It will come as no surprise to most people that we’re in the middle innings of the housing recovery in the U. S.:
The housing recovery is still very much in its middle stages. Nationally, home values remain 11.3 percent below their 2007 peak. Looking ahead, U.S. home values are expected to rise another 4.2 percent through the second quarter of 2015, according to the Zillow Home Value Forecast. It will take 2.7 years for national home values to re-achieve their pre-recession levels, assuming a steady rate of appreciation at the forecasted level.
In other words, national home values won’t get back to their prior peaks until at least the first quarter of 2017, almost a decade after the beginning of the housing recession. And full recovery could take even longer, as the pace of home value appreciation is expected to slow in coming months and years.
Locally, in 50 of the nation’s 100 largest metro markets, it will take three years or more for home values to reach prior peaks. Notable large metros where full recovery in home values will take longer than a decade include Minneapolis (14.5 years), Kansas City (12.5 years) and Chicago (11.7 years).

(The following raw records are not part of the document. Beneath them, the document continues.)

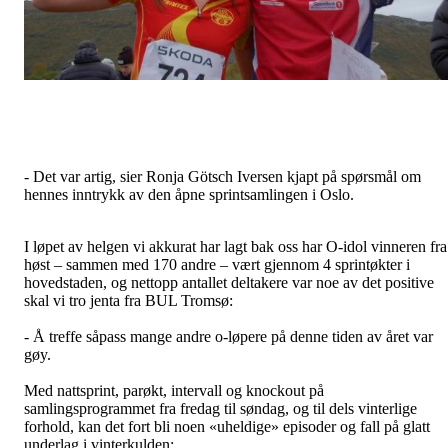
- Det var artig, sier Ronja Götsch Iversen kjapt på spørsmål om
hennes inntrykk av den åpne sprintsamlingen i Oslo.
I løpet av helgen vi akkurat har lagt bak oss har O-idol vinneren fra
høst – sammen med 170 andre – vært gjennom 4 sprintøkter i
hovedstaden, og nettopp antallet deltakere var noe av det positive
skal vi tro jenta fra BUL Tromsø:
- Å treffe såpass mange andre o-løpere på denne tiden av året var
gøy.
Med nattsprint, parøkt, intervall og knockout på
samlingsprogrammet fra fredag til søndag, og til dels vinterlige
forhold, kan det fort bli noen «uheldige» episoder og fall på glatt
underlag i vinterkulden: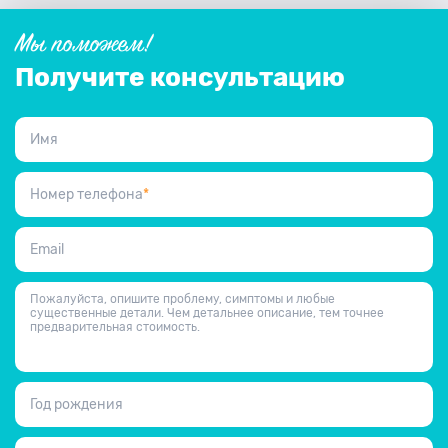
Мы поможем!
Получите консультацию
Имя
Номер телефона
*
Email
Пожалуйста, опишите проблему, симптомы и любые
существенные детали. Чем детальнее описание, тем точнее
предварительная стоимость.
Год рождения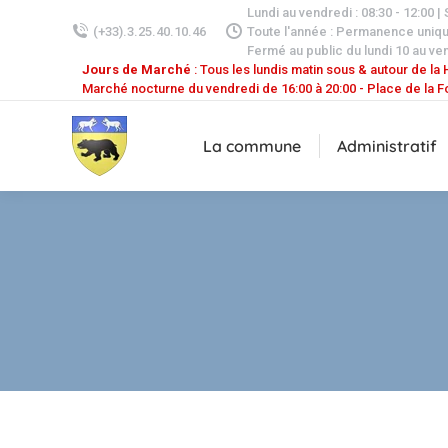
Lundi au vendredi : 08:30 - 12:00 |
(+33).3.25.40.10.46
Toute l'année : Permanence uniq
Fermé au public du lundi 10 au ven
Jours de Marché
: Tous les lundis matin sous & autour de la H
Marché nocturne du vendredi de 16:00 à 20:00 - Place de la F
La commune
Administratif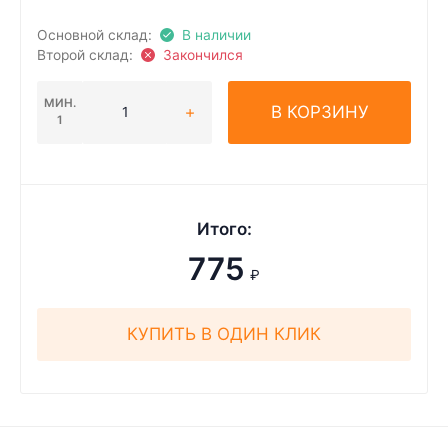
Основной склад:
В наличии
Второй склад:
Закончился
МИН.
В КОРЗИНУ
1
Итого:
775
₽
КУПИТЬ В ОДИН КЛИК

You can count the Piedmont Triad as one of the markets that will likely take longer to fully recover. Our two real estate MSAs – Greensboro/High Point and Winston-Salem – continue to lag the rest of the state and there’s still a significant number of mortgages underwater here. Until demand and prices rise enough to bring home values up it will be hard for those homes to sell unless the buyers have cash, which essentially knocks out any first-time home buyers and that keeps them in the rental market which obviously benefits the apartment industry.